Os meus íntimos concordarão que é um aspecto particular me impactar facilmente seja por ventura externa e/ou interna e que venho presenciando isso na minha história desde o primeiro momento que me deparei com a dramaturgia que criaria.

Lembrei por uma foto de quando devia ter no máximo uns 4 anos de idade, havia caído no chão e ralado o joelho. No instante que lembrei da existência daquela foto, veio com tudo na minha mente a projeção do meu pequeno mundo infantil já estabelecendo uma atuação no drama, que atualmente venho tratando e que me impactou de alguma forma e de certa maneira. Em todo adulto há uma criança interior a ser observada, resgatada, abraçada. Preste atenção em como a sua anda, você pode se surpreender.

Como citei, tinha machucado o joelho, mas queria mostrar que estava machucada. Queria a atenção daquele adulto tirando aquela foto do machucado que ferozmente fez o meu mundo do tamanho de um mirtilo desabar, criar uma cicatriz e enfatizar meu egocentrismo de ser uma criança. No que se resume, tudo normal.

Porém, essa análise de comportamento me chamou atenção. Abriu a porteira, desbloqueou algo, corrigiu alguma rota que estava sendo desviada.

Esse comportamento que começo a expor, baseado nas minhas impressões, sem ‘diz que me diz’, nem ‘a minha verdade é a verdade’, mas sem ter uma verdade concreta porque todos os pontos de vistas são observações criadas por realidades e suas respectivas verdades.

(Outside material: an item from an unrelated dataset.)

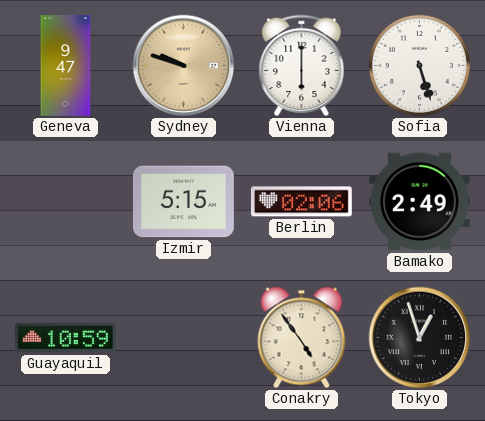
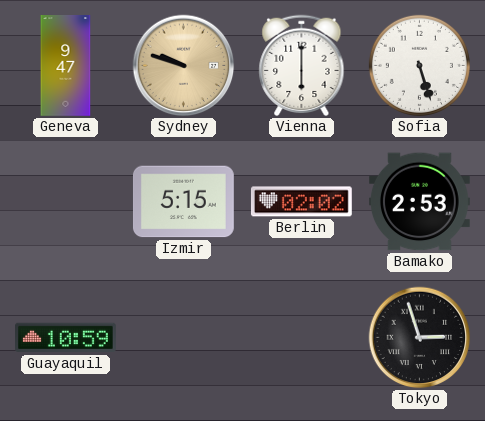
Berlin: 02:06 -> 02:02
Bamako: 2:49 -> 2:53
Conakry: 4:54 -> none
Tokyo: 12:57 -> 2:57
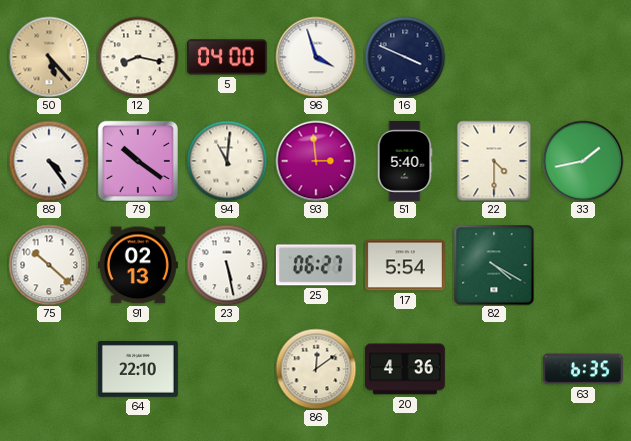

Tome cuidado para não entrar na sua bolha da verdade, vou tentar fazer o máximo para não criar essa bolha aqui.

Com um insight, aquele algo veio me dizer que já tinha lançado a minha essência em um caminho distinto do qual achava que fosse um hobby, e lá em 2013 com meu primeiro blog falando sobre sentimentos, desabafando paixões e refrões de músicas e mais algumas bobagens me deparei continuando após sete anos e percebendo que o que faltava era o enxergar do que tanto procurava. E olha que clichê… Estava o tempo todo na minha frente. Literalmente.

Esse é o momento em que a tia da padaria coloca a placa “sob nova direção” na fachada para avisar que coisa nova está por vir. Desistir de algo não é fracasso, é uma forma de inteligência e de transformação pessoal. É DECIDIR.

Atualmente leio muito o receio que as pessoas têm de decidir desistir do que não vem trazendo benefícios e isso me incomoda um pouco, pois não deveria ser uma palavra que se refere ao fraco, na real, desistir de algo requer muita atitude. É o que chamamos de mudança.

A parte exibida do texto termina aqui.